WHY INFLAMMATION OCCURS AFTER CATARACT SURGERY
Inflammation after cataract surgery begins with tissue injury. This damage causes the activation of phospholypase A-2, which breaks down cell membranes into arachidonic acid. The acid either is converted to prostaglandins by cyclooxygenase, or converted to hydroxy acids and leukotrienes by 5-lipoxygenase. Steroids and NSAIDs affect this reaction very differently: steroids act on phospholypase A-2 to stop the breakdown of cell membranes to arachidonic acid, while NSAIDs act on cyclooxygenase to inhibit the conversion of arachidonic acid to prostaglandins. Nonsteroidals are more effective blockers of prosta-glandin production than are corticosteroids.

QUESTIONING TRADITION
Because NSAIDs are such effective agents in block-ing the production of prostaglandins, in 1996, I had to ask the question, “Why have cataract surgeons traditionally waited until after surgery to initiate therapy?” Couldn't we initiate therapy before surgery to block the action of cyclooxygenase so that, when this inflammatory cascade occurs, prostaglandins would not be produced? Subsequently, my colleagues and I published a study in 19963 that randomized our cataract surgery patients into three groups. The first group began taking NSAIDs q.i.d. 3 days prior to surgery, and also received the drugs along with their dilating drops on the day of surgery. The second group only received NSAIDs on the day of surgery, and the third group received no preoperative NSAIDs. We found that the patients who had taken NSAIDs 3 days preoperatively had a statistically significant decrease in their amount of inflammation on the first postoperative day, compared with the patients in the other two groups.

CONCLUSION
Using topical ophthalmic NSAIDs for 3 days prior to surgery decreases the amount of patients' postoperative inflammation. I also continue to use steroids postoperatively to reduce the duration of inflammation.
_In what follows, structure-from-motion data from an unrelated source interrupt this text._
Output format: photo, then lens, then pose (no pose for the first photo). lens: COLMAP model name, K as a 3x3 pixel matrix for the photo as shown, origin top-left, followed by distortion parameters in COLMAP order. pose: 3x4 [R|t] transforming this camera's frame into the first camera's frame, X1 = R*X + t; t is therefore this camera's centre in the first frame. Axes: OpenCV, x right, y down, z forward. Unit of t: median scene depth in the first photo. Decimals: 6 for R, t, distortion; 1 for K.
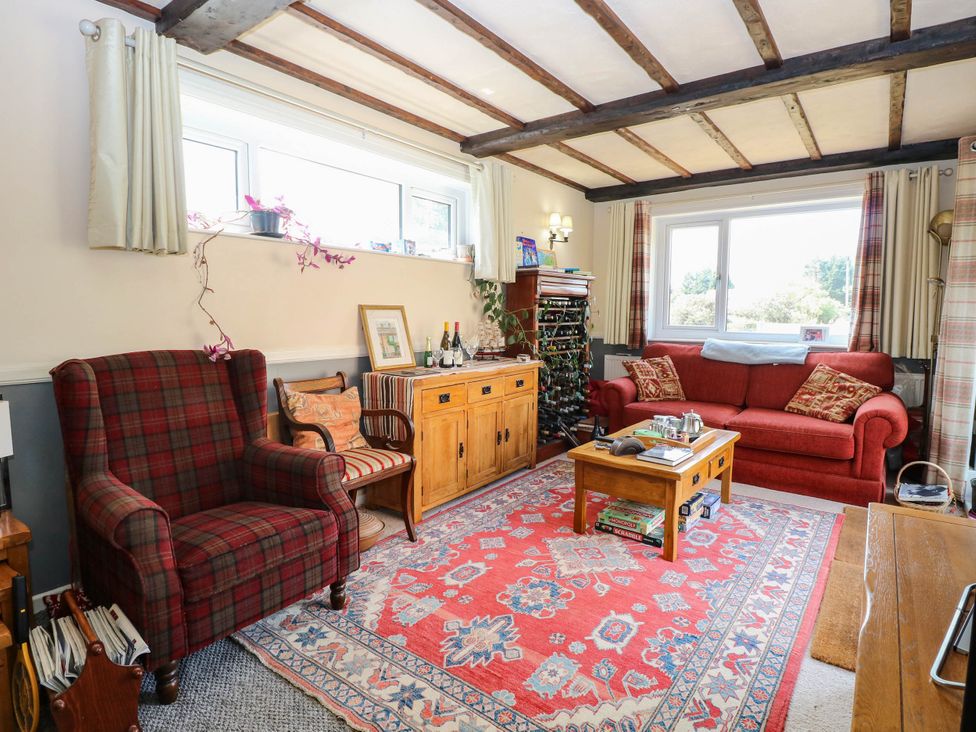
lens RADIAL K [[535.6, 0, 489.5], [0, 535.6, 356.6], [0, 0, 1]] dist [-0.003215, -0.012704]
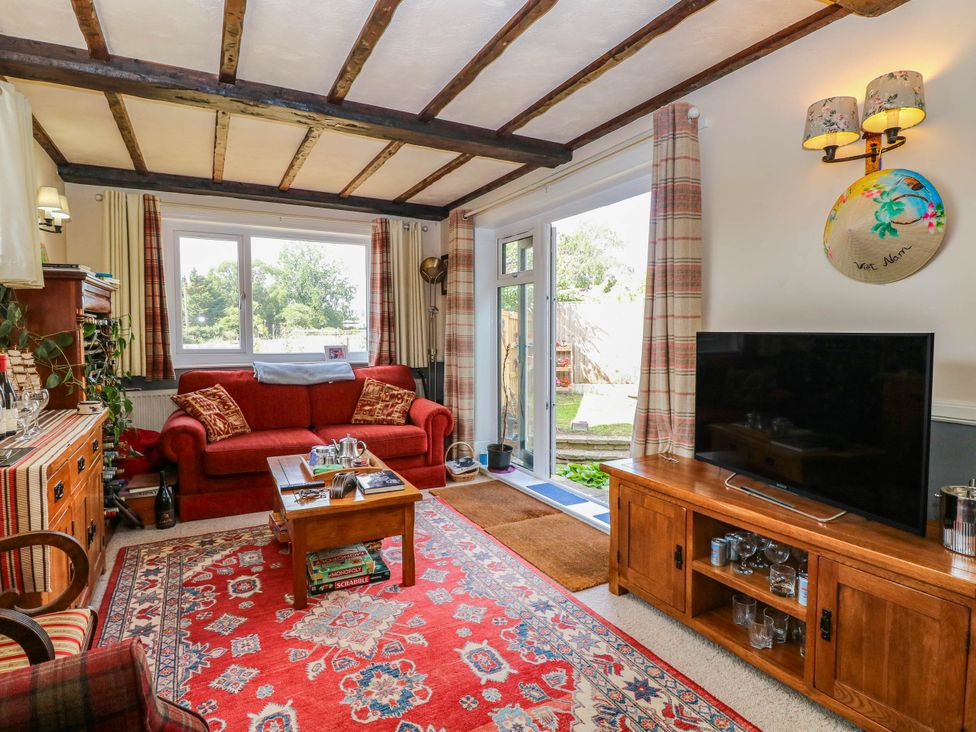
lens RADIAL K [[535.6, 0, 504.2], [0, 535.6, 358.3], [0, 0, 1]] dist [-0.003215, -0.012704]
pose [[0.405077, -0.050970, 0.912861, -0.417232], [0.079982, 0.996593, 0.020154, -0.038343], [-0.910777, 0.064848, 0.407773, 0.360433]]
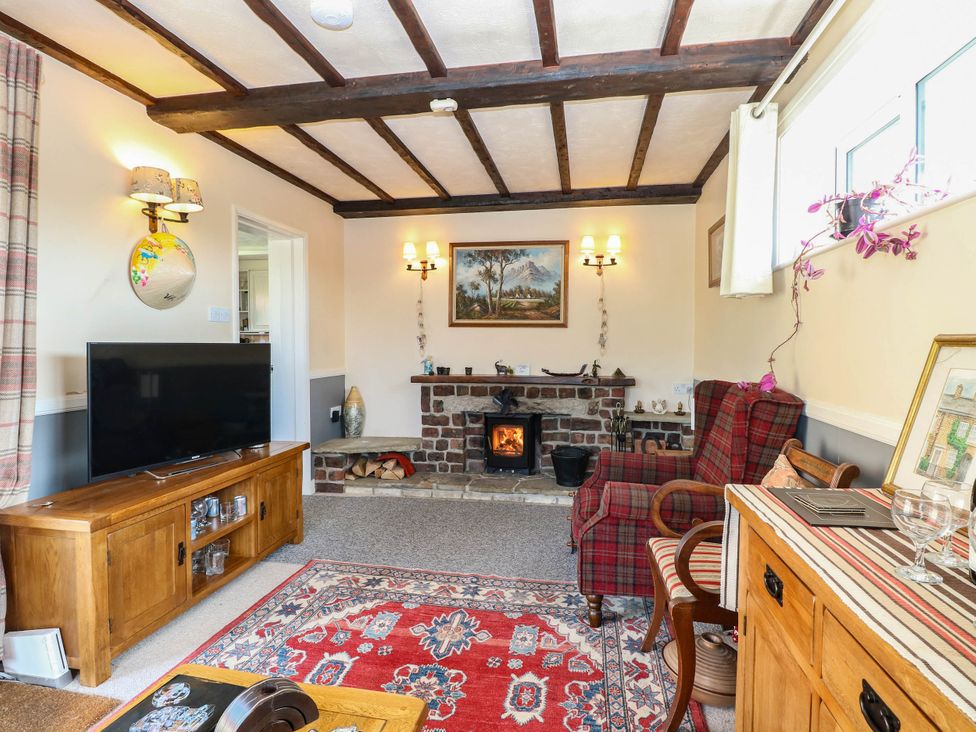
lens RADIAL K [[535.6, 0, 481.0], [0, 535.6, 361.7], [0, 0, 1]] dist [-0.003215, -0.012704]
pose [[-0.903252, 0.010262, -0.428987, 0.267047], [-0.043129, 0.992481, 0.114552, -0.114439], [0.426937, 0.121971, -0.896018, 1.296518]]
In combination, these two agents give my patients the best likelihood of a great outcome without the risk of developing cystoid macular edema.
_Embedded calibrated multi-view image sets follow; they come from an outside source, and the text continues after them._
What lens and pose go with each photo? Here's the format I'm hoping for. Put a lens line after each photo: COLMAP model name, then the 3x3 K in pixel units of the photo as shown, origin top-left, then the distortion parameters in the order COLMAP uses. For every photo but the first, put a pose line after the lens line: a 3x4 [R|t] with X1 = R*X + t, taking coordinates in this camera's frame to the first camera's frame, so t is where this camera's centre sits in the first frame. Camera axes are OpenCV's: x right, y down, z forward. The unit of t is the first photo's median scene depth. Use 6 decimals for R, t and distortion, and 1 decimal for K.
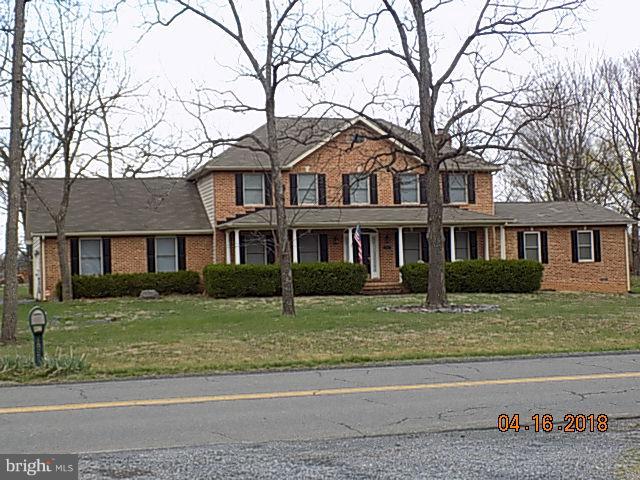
lens RADIAL K [[733.2, 0, 317.5], [0, 733.2, 238.6], [0, 0, 1]] dist [-0.023715, 0.000000]
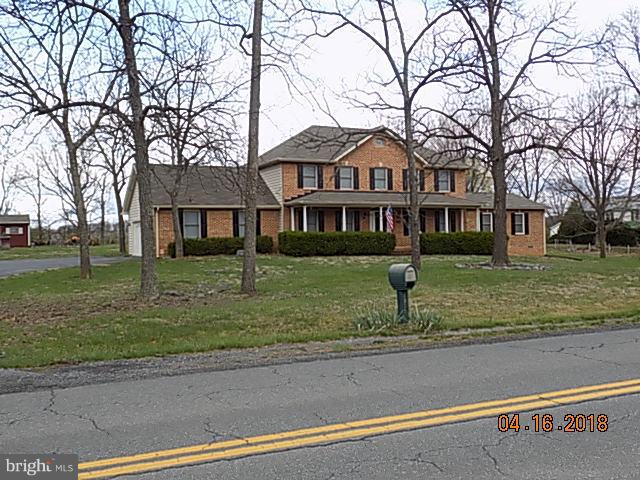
lens RADIAL K [[488.0, 0, 307.7], [0, 488.0, 224.2], [0, 0, 1]] dist [-0.005569, -0.005093]
pose [[0.992436, 0.017691, 0.121481, -0.222155], [-0.019164, 0.999756, 0.010964, 0.011963], [-0.121258, -0.013209, 0.992533, 0.120178]]
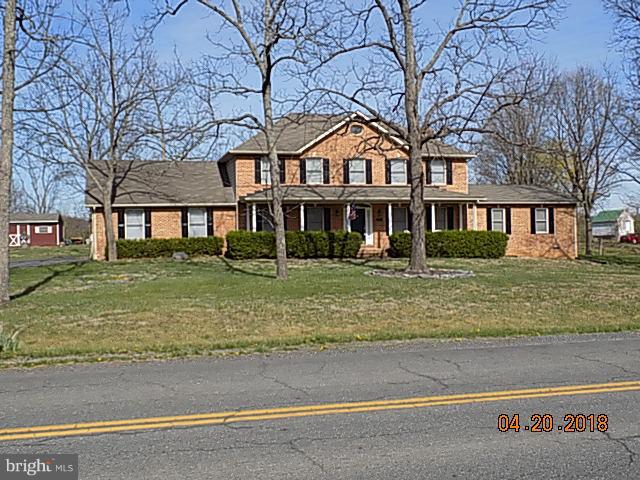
lens RADIAL K [[525.2, 0, 320.0], [0, 525.2, 225.3], [0, 0, 1]] dist [-0.015232, -0.017873]
pose [[0.999425, 0.012590, -0.031484, 0.028066], [-0.011891, 0.999681, 0.022283, 0.003775], [0.031755, -0.021896, 0.999256, 0.142535]]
Calvin W. Roberts, MD, is Clinical Professor of Ophthalmology at Weill Medical College of Cornell University. He holds no financial interest in any product or technology mentioned herein. Dr. Roberts may be reached at (212) 734-7788; RobertsMD1@aol.com.
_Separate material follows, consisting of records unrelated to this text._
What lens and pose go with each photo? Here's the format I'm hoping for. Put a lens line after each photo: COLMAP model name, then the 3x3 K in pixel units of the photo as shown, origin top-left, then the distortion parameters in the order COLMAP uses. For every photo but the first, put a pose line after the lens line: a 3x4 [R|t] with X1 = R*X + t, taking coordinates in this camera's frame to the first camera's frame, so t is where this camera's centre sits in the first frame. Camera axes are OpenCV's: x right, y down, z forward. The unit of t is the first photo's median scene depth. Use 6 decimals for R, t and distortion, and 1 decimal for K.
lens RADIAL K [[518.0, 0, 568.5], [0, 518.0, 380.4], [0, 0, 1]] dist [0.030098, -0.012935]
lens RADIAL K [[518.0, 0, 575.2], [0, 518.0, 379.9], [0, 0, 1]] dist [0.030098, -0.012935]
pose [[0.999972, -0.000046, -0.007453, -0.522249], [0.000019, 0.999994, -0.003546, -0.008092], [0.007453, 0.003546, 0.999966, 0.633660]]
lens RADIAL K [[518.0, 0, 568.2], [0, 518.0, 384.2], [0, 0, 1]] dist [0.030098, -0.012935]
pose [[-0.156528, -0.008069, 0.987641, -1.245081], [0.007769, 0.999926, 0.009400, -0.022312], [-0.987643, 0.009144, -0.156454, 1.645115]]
1. Roberts CW, Brennan KM. A comparison of topical diclofenac with prednisolone for post cataract inflammation. Archives Ophthalmology. 1995;113:725-727.
2. Roberts CW. Pretreatment with topical NSAIDS to decrease pain during cataract surgery. To be presented at: the ASCRS meeting; April 14, 2003; San Francisco, CA.
3. Roberts CW. Pretreatment with topical diclofenac sodium to decrease postoperative inflammation. Ophthalmology. 1996;103:4:636-639.